En passant there would seem to be a minor difficulty in phrasing the requirement in terms of return rather than expected return, and in omitting mention of risk.
So..theworkers party is taking a cut of anything gained by folks saving assets for their own
future? Aaaaand doing WHAT with it exactly?
Headquarters renovation?
Wait, I’ve heard of this before.
Is there an exorbitant expatiation tax on savings as well?
How about freedom of contract – freedom of association (and nonassociation).
Let private individuals, clubs, associations, companies (and so on) decide how they how they are going to do things.
Without “Big Bang” stuyle Conservative Party government intervention (“we do not like the rules of your private club – so we are going scrap them and impose our rules instead” that was “deregulation”????) or Labour party intervention?
No too radical – the buyers and sellers of financial products can not be left to evolve their own rules (rather than box ticking government rules – whilst ripping everyone off) after all freedom has not existed since ancient times.
If one considers 1986 ancient times.
This is the inevitable result of permitting politicians to regulate activities about which they have absolutely no knowledge (which, of course, means everything, since there is no greater collection of people having less practical knowledge about anything meaningful than politicians).
Oh, it gets even better: the proposal outlaws “Islamic finance.” One of the key components of “Islamic” investing is that the fund manager has to calculate what percentage of the companies’ profits derives from lending money at interest, and give the equivalent sum of money to a mosque or other Islamic charity.

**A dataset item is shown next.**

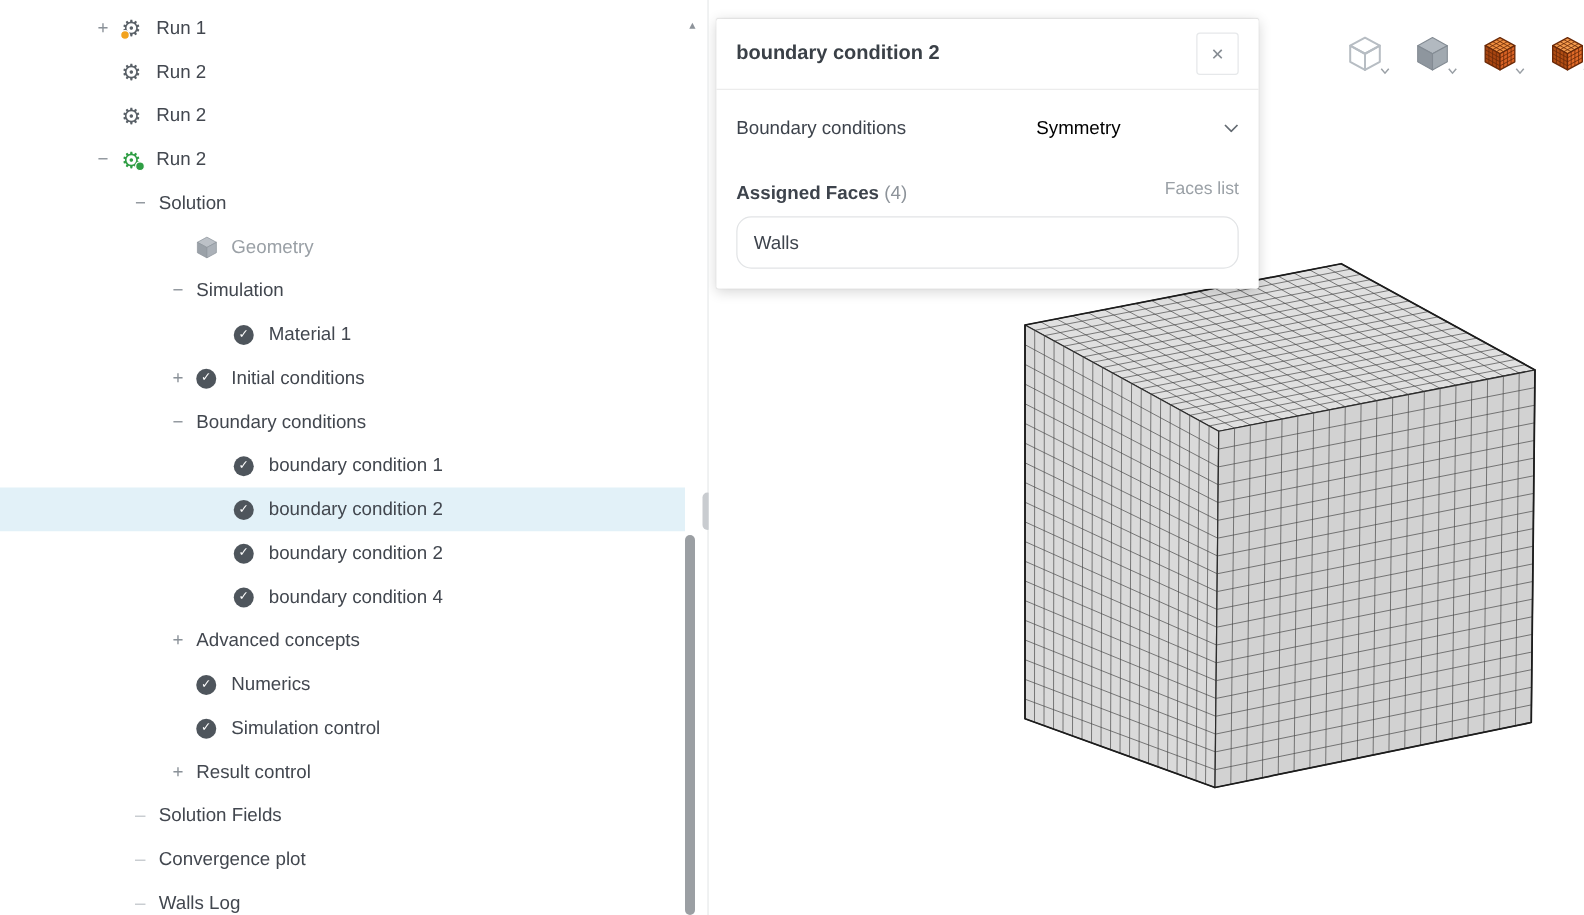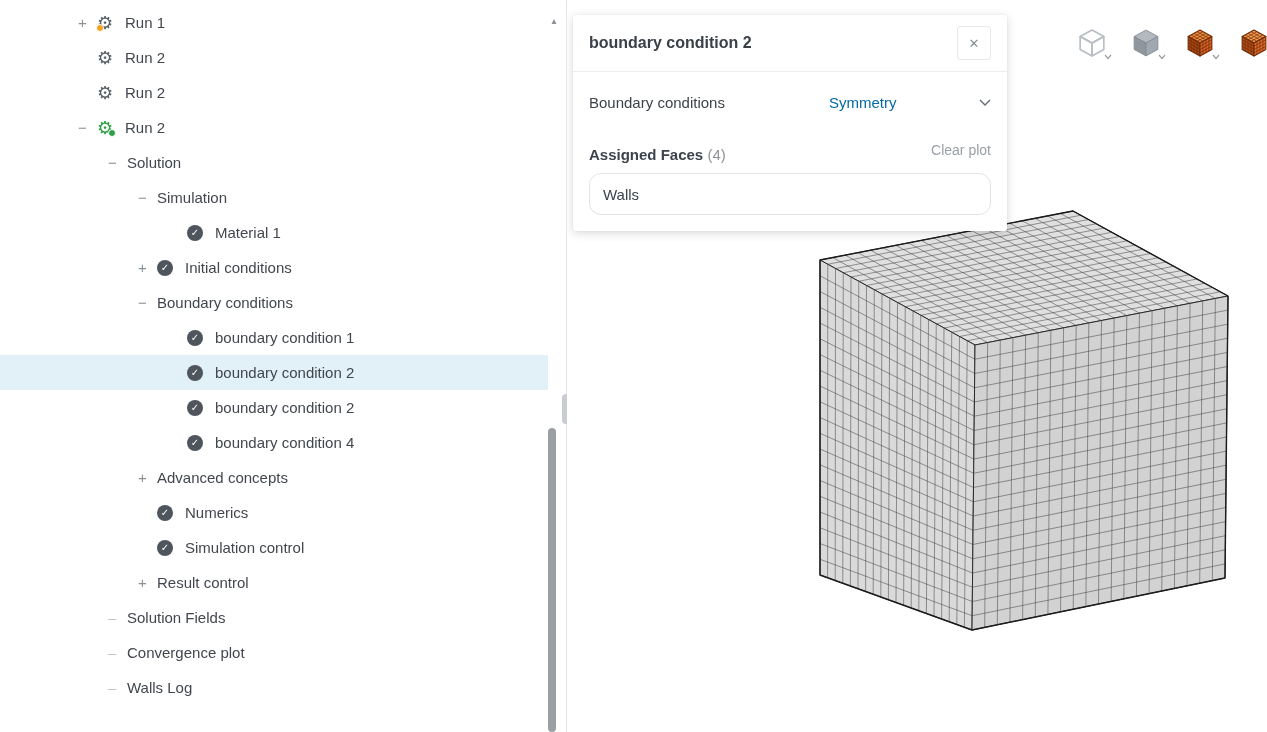"Symmetry" .dd-value { color: #0369a1 -> #000000 }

Shariah law forbids profiting from usury, you see. And clearly, any fund that does this will generate lower returns than an otherwise identical fund that doesn’t fork over a chunk of its earnings to al Masjid al Saddam Hussein or wherever.
P. J. O’Rourke was right: the Law of Unintended Consequences is one piece of legislation that always gets passed.
That’s fine, we can always pass more laws to mitigate the unintentional consequences of the laws we just passed!
I can’t see what the problem is ;0)
Mr Milliband has not made a mistake.
Like everyone else he knows perfectly well that ‘green’ finances are not real finances and are made up of guesses, hopes and downright lies.
Just as greens can argue that windpower pays its way and eco-policies create jobs, it will be made perfectly possible for ‘ethical’ investments to claim to maximise returns on investment, probably by assigning huge monetary values to vague or imaginary eco-benefits.